Le Tribunal fédéral procède alors à un contrôle de la constitutionnalité et de la légalité des dispositions édictées par le Conseil fédéral. Or, le Tribunal fédéral note qu’il avait déjà jugé par le passé que le Conseil fédéral, respectivement l’OFROU, n’avaient pas excédé leur compétence fondée sur une délégation en décrétant la tolérance zéro en matière de cannabis (TF, 2.07.10, 6B_136/2010 ; TF, 2.04.14, 1C_862/2013). En ce qui concerne le niveau des limites fixées à l’art. 34 let. a OOCCR-OFROU, le Tribunal fédéral relève qu’”il n’existe pas de données scientifiques permettant de corréler de manière fiable la quantité consommée d’un stupéfiant, le cannabis en particulier, respectivement la quantité de la substance se trouvant dans le corps, à une incapacité de conduire, notamment parce que les effets de cette dernière drogue peuvent être les plus importants à un moment où le taux de THC dans le sang a déjà régressé considérablement” (TF, 2.07.10, 6B_136/2010, c. 2.4.3). Il ne serait donc pas possible d’affirmer qu’un taux sanguin de THC minime n’entraînerait aucune incapacité de conduire. Partant, il n’y aurait, selon le Tribunal fédéral, aucun motif de revenir sur cette jurisprudence.

Le Tribunal fédéral note encore à l’appui de ce point que la réglementation actuelle trouve appui dans la genèse de la norme contenant la délégation (art. 55 al. 7 let. a LCR). En effet, le Conseil fédéral avait, en 1999 déjà, mentionné dans son message sur la modification de la LCR que pour certaines substances, “il sera aussi envisageable d’introduire une limite zéro. Autrement dit, il suffira de prouver que la substance psychoactive se trouvait dans le sang au moment de la course pour prononcer une condamnation” (p. 4140). En premier lieu, le Conseil fédéral mentionne les drogues dures telles que l’héroïne ou la cocaïne.
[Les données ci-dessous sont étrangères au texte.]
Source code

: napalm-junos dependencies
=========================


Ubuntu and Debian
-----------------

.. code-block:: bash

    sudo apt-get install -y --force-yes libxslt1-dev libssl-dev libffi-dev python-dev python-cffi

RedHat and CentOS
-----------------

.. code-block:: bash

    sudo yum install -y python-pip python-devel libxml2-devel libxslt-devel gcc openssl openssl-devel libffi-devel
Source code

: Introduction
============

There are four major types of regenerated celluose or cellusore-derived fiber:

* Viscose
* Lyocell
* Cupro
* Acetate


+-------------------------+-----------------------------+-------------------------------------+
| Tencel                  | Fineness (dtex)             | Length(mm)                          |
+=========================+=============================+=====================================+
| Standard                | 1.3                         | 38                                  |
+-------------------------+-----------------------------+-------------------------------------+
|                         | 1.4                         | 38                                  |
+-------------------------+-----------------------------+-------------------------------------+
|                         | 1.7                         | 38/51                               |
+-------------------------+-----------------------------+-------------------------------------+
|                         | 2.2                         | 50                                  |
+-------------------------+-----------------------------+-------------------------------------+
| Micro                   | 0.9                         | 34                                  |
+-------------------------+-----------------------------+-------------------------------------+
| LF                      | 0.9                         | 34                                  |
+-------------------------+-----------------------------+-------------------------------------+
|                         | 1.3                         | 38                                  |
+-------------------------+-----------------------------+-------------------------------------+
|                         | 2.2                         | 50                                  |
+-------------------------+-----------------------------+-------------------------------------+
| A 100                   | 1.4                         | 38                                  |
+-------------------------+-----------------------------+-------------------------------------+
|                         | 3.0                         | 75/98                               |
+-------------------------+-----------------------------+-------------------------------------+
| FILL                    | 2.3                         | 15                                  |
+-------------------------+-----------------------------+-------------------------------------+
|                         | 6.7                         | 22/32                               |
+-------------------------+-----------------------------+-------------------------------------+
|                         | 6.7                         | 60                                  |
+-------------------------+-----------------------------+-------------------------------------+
Or on pouvait aussi envisager, selon le Conseil fédéral, d’interdire totalement d’autres groupes de substances. En tenant compte de ces éléments d’interprétation historique, les compétences déléguées par la loi ont pleinement été respectées. La réglementation actuelle n’est pas non plus insoutenable, dans la mesure où, en l’état actuel des connaissances scientifiques, il n’existe pas de corrélation fiable entre la concentration de THC dans le sang et les effets de cette substance. Quand bien même la valeur limite de THC peut être discutable, le Tribunal fédéral estime que le fait qu’une autre solution serait également justifiable, voire préférable, ne rend pas arbitraire la valeur limite actuellement en vigueur.

Enfin, le Tribunal fédéral confirme l’interprétation de la cour cantonale selon laquelle, compte tenu des manifestations physiques et du dépassement important de la valeur limite de THC, le conducteur avait accepté son incapacité de conduire (dol éventuel).

Au vu de ce qui précède, le recours est rejeté.